Hoon, the parliamentary private secretary at the Lord Chancellor's Department (LCD), may allude to the problems when he faces parliamentary questions this Monday.
Legal aid practitioners have always believed that Lord Irvine imposed an unrealistically tight deadline for plans to substitute conditional fees for legal aid for most money claims.
Doubts about his ability to meet it were fuelled when it emerged that the LCD had made little effort to establish whether the insurance profession could step forward to insure conditional fee cases in time.
However, last month Lord Irvine restated his determination to press ahead with the reforms during a debate in the House of Lords.
The delay will buy the profession and consumer groups valuable time to lobby against those elements of the reform which they oppose.

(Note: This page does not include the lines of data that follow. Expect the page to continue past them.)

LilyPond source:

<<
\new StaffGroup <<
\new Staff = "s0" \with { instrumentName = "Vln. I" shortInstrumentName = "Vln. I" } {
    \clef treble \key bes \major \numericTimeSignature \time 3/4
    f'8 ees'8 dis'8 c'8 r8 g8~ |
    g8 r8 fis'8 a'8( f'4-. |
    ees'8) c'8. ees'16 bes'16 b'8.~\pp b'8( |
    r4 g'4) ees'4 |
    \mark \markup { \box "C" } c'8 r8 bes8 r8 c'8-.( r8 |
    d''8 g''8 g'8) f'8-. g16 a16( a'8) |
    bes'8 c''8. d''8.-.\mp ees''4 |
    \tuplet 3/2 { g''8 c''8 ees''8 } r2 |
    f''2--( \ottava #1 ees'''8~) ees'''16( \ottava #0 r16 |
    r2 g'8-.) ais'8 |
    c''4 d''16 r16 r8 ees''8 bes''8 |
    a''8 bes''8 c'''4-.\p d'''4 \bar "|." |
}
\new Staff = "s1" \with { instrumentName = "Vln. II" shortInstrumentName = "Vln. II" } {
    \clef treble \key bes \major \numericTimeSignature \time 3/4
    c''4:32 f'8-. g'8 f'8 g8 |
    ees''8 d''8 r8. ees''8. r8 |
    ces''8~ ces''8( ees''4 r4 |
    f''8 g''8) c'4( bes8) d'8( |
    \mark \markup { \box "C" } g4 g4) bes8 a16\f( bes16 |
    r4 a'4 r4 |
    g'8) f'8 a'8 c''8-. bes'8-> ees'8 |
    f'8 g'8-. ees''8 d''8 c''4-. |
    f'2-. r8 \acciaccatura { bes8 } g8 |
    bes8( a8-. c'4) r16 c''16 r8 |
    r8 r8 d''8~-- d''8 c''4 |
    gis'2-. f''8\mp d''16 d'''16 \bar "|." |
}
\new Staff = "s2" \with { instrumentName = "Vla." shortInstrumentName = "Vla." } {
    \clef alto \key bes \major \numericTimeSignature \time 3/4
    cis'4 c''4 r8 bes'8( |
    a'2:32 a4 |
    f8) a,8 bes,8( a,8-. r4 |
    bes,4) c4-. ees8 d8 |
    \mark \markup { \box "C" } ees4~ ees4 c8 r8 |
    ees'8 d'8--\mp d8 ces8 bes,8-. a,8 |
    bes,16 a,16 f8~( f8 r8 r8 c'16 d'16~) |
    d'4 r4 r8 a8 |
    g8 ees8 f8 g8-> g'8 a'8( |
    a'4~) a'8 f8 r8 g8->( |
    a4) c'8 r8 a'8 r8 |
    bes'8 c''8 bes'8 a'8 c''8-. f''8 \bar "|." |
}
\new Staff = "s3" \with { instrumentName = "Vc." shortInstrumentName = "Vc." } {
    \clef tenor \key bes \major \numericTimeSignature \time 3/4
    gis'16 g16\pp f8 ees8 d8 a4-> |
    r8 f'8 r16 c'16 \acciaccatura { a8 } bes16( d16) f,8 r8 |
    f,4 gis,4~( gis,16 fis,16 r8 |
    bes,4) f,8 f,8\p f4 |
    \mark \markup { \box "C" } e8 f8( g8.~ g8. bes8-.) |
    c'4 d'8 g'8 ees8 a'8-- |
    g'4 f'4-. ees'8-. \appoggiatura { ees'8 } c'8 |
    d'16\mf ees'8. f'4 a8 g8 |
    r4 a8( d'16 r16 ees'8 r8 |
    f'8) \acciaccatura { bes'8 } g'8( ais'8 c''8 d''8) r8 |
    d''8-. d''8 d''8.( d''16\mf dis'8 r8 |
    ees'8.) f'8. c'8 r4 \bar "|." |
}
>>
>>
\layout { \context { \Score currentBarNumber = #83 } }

Concern has focused on the ability people on low incomes to pay the insurance premiums they will need in order to launch a conditional fees action.
In December, the Law Society unveiled plans for a contingency legal aid fund based on the conditional fees principle which it claimed would plug the gap.
Meanwhile, the society's Justice Task force is considering running an advertising campaign in the national press in order to influence the reforms.
Eileen Pembridge, a member of the task force, said that the group will not make a decision until the LCD releases its consultation paper which is expected in mid-February.
The society is also to commission research on the impact of the reforms on solicitors.